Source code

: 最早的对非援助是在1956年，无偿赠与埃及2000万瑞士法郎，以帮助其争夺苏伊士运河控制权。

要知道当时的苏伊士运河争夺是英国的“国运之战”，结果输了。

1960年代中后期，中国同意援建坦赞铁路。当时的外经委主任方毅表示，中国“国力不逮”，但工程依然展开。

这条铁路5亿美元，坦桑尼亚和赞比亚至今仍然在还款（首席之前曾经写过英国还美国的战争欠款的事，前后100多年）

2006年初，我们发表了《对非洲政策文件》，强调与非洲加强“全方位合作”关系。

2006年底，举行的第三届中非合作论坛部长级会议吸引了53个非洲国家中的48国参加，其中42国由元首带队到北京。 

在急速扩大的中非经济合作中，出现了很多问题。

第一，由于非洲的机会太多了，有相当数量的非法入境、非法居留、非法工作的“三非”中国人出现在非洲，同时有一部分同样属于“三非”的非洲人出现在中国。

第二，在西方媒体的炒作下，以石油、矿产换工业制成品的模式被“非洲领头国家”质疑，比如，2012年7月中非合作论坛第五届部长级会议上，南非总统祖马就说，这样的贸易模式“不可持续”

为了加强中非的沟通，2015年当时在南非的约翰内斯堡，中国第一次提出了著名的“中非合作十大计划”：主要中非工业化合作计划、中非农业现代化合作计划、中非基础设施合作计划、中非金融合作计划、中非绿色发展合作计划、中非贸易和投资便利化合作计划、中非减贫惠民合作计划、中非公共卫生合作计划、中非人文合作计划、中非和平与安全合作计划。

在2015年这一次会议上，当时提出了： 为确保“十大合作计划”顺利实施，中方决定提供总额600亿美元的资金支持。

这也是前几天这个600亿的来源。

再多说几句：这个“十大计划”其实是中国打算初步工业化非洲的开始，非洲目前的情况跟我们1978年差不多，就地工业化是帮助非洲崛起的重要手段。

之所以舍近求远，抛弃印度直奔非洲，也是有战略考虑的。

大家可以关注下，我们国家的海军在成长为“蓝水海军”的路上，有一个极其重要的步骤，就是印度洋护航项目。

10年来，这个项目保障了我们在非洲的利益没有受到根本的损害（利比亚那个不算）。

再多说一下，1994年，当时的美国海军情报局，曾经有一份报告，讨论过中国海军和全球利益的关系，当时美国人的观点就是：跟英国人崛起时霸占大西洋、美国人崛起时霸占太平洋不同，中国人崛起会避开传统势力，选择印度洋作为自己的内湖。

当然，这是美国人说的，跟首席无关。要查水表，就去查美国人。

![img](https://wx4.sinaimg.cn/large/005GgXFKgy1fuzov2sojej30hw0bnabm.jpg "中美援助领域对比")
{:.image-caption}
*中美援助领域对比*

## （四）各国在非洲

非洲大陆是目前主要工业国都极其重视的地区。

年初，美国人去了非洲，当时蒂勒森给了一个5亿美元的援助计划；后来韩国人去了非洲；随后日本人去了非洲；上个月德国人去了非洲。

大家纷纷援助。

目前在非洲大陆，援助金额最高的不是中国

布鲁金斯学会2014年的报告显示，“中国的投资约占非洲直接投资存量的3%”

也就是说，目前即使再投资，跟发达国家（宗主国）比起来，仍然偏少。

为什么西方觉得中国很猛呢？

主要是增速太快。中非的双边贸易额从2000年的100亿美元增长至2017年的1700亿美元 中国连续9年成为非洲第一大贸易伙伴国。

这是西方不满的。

Your task:
Please rewrite the records above as a Markdown table with two columns, Row and Line, giving each non-blank line its own numbered row and skipping blank lines.

Written solution:
| Row | Line |
|---|---|
| 1 | Source code |
| 2 | : 最早的对非援助是在1956年，无偿赠与埃及2000万瑞士法郎，以帮助其争夺苏伊士运河控制权。 |
| 3 | 要知道当时的苏伊士运河争夺是英国的“国运之战”，结果输了。 |
| 4 | 1960年代中后期，中国同意援建坦赞铁路。当时的外经委主任方毅表示，中国“国力不逮”，但工程依然展开。 |
| 5 | 这条铁路5亿美元，坦桑尼亚和赞比亚至今仍然在还款（首席之前曾经写过英国还美国的战争欠款的事，前后100多年） |
| 6 | 2006年初，我们发表了《对非洲政策文件》，强调与非洲加强“全方位合作”关系。 |
| 7 | 2006年底，举行的第三届中非合作论坛部长级会议吸引了53个非洲国家中的48国参加，其中42国由元首带队到北京。  |
| 8 | 在急速扩大的中非经济合作中，出现了很多问题。 |
| 9 | 第一，由于非洲的机会太多了，有相当数量的非法入境、非法居留、非法工作的“三非”中国人出现在非洲，同时有一部分同样属于“三非”的非洲人出现在中国。 |
| 10 | 第二，在西方媒体的炒作下，以石油、矿产换工业制成品的模式被“非洲领头国家”质疑，比如，2012年7月中非合作论坛第五届部长级会议上，南非总统祖马就说，这样的贸易模式“不可持续” |
| 11 | 为了加强中非的沟通，2015年当时在南非的约翰内斯堡，中国第一次提出了著名的“中非合作十大计划”：主要中非工业化合作计划、中非农业现代化合作计划、中非基础设施合作计划、中非金融合作计划、中非绿色发展合作计划、中非贸易和投资便利化合作计划、中非减贫惠民合作计划、中非公共卫生合作计划、中非人文合作计划、中非和平与安全合作计划。 |
| 12 | 在2015年这一次会议上，当时提出了： 为确保“十大合作计划”顺利实施，中方决定提供总额600亿美元的资金支持。 |
| 13 | 这也是前几天这个600亿的来源。 |
| 14 | 再多说几句：这个“十大计划”其实是中国打算初步工业化非洲的开始，非洲目前的情况跟我们1978年差不多，就地工业化是帮助非洲崛起的重要手段。 |
| 15 | 之所以舍近求远，抛弃印度直奔非洲，也是有战略考虑的。 |
| 16 | 大家可以关注下，我们国家的海军在成长为“蓝水海军”的路上，有一个极其重要的步骤，就是印度洋护航项目。 |
| 17 | 10年来，这个项目保障了我们在非洲的利益没有受到根本的损害（利比亚那个不算）。 |
| 18 | 再多说一下，1994年，当时的美国海军情报局，曾经有一份报告，讨论过中国海军和全球利益的关系，当时美国人的观点就是：跟英国人崛起时霸占大西洋、美国人崛起时霸占太平洋不同，中国人崛起会避开传统势力，选择印度洋作为自己的内湖。 |
| 19 | 当然，这是美国人说的，跟首席无关。要查水表，就去查美国人。 |
| 20 | ![img](https://wx4.sinaimg.cn/large/005GgXFKgy1fuzov2sojej30hw0bnabm.jpg "中美援助领域对比") |
| 21 | {:.image-caption} |
| 22 | *中美援助领域对比* |
| 23 | ## （四）各国在非洲 |
| 24 | 非洲大陆是目前主要工业国都极其重视的地区。 |
| 25 | 年初，美国人去了非洲，当时蒂勒森给了一个5亿美元的援助计划；后来韩国人去了非洲；随后日本人去了非洲；上个月德国人去了非洲。 |
| 26 | 大家纷纷援助。 |
| 27 | 目前在非洲大陆，援助金额最高的不是中国 |
| 28 | 布鲁金斯学会2014年的报告显示，“中国的投资约占非洲直接投资存量的3%” |
| 29 | 也就是说，目前即使再投资，跟发达国家（宗主国）比起来，仍然偏少。 |
| 30 | 为什么西方觉得中国很猛呢？ |
| 31 | 主要是增速太快。中非的双边贸易额从2000年的100亿美元增长至2017年的1700亿美元 中国连续9年成为非洲第一大贸易伙伴国。 |
| 32 | 这是西方不满的。 |